_Camera metadata records_:
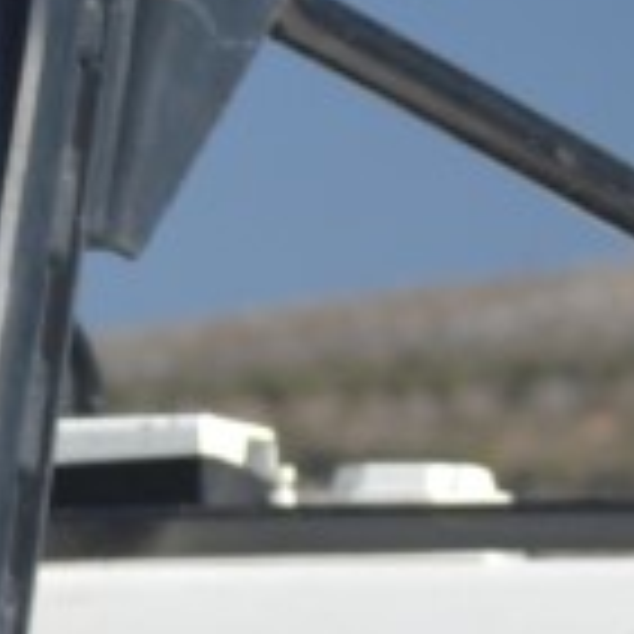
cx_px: -605
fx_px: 11925
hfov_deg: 3.0
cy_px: 1511
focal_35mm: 575
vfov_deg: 3.0
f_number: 7.1
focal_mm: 55
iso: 100
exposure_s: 1/200
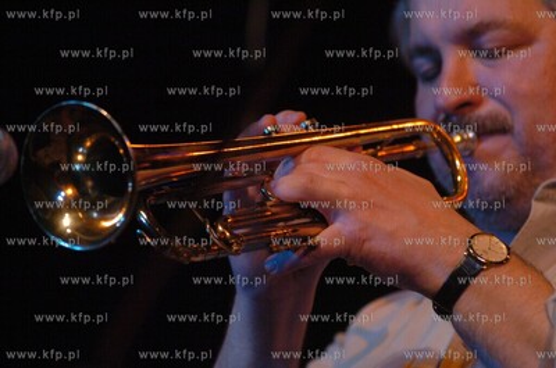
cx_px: 278
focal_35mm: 300
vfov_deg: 4.6
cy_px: 184
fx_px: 4624
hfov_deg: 6.9
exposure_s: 1/125
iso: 800
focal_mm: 200
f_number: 3.5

_What you will do_:
Could you print the data exactly as it appears and keep the pictures out?

_Your solution_:
cx_px: -605
fx_px: 11925
hfov_deg: 3.0
cy_px: 1511
focal_35mm: 575
vfov_deg: 3.0
f_number: 7.1
focal_mm: 55
iso: 100
exposure_s: 1/200
cx_px: 278
focal_35mm: 300
vfov_deg: 4.6
cy_px: 184
fx_px: 4624
hfov_deg: 6.9
exposure_s: 1/125
iso: 800
focal_mm: 200
f_number: 3.5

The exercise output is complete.